**Your goal:** Turn the data below into a JSON list of strings with one string for each line, skipping blank lines. Leave the pictures out.

**Data records:**
╭──

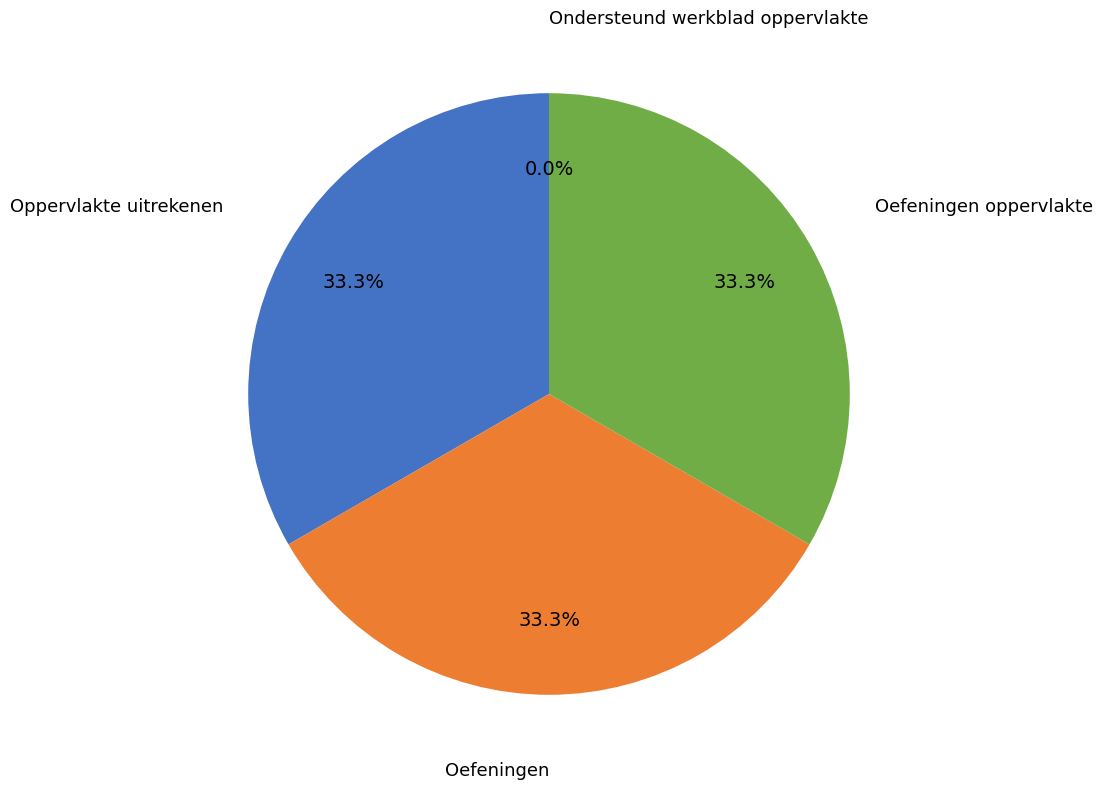

Which slice is the largest?

Oefeningen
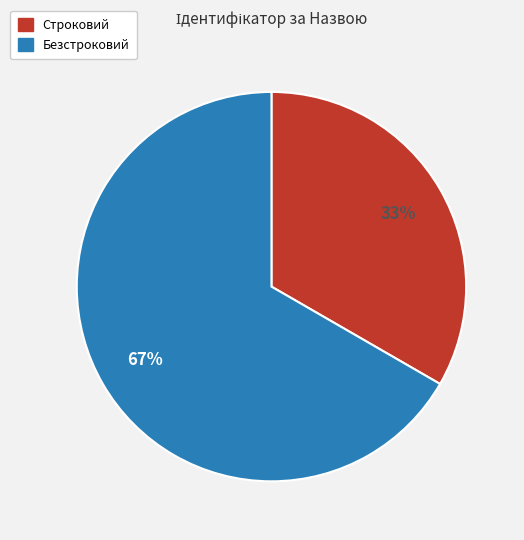

Rank the categories by value from lowest to highest.

Строковий, Безстроковий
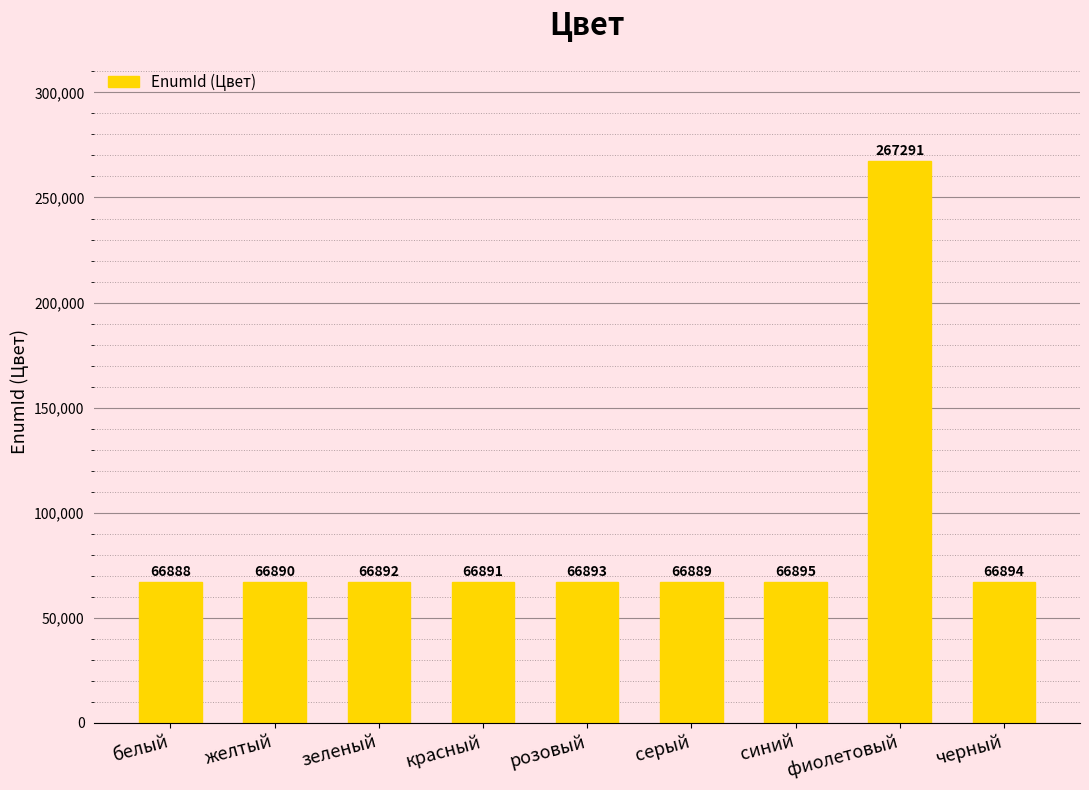

What is the difference between the maximum and minimum values?

200403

╰──

**Expected answer:**
[
  "Which slice is the largest?",
  "Oefeningen",
  "Rank the categories by value from lowest to highest.",
  "Строковий, Безстроковий",
  "What is the difference between the maximum and minimum values?",
  "200403"
]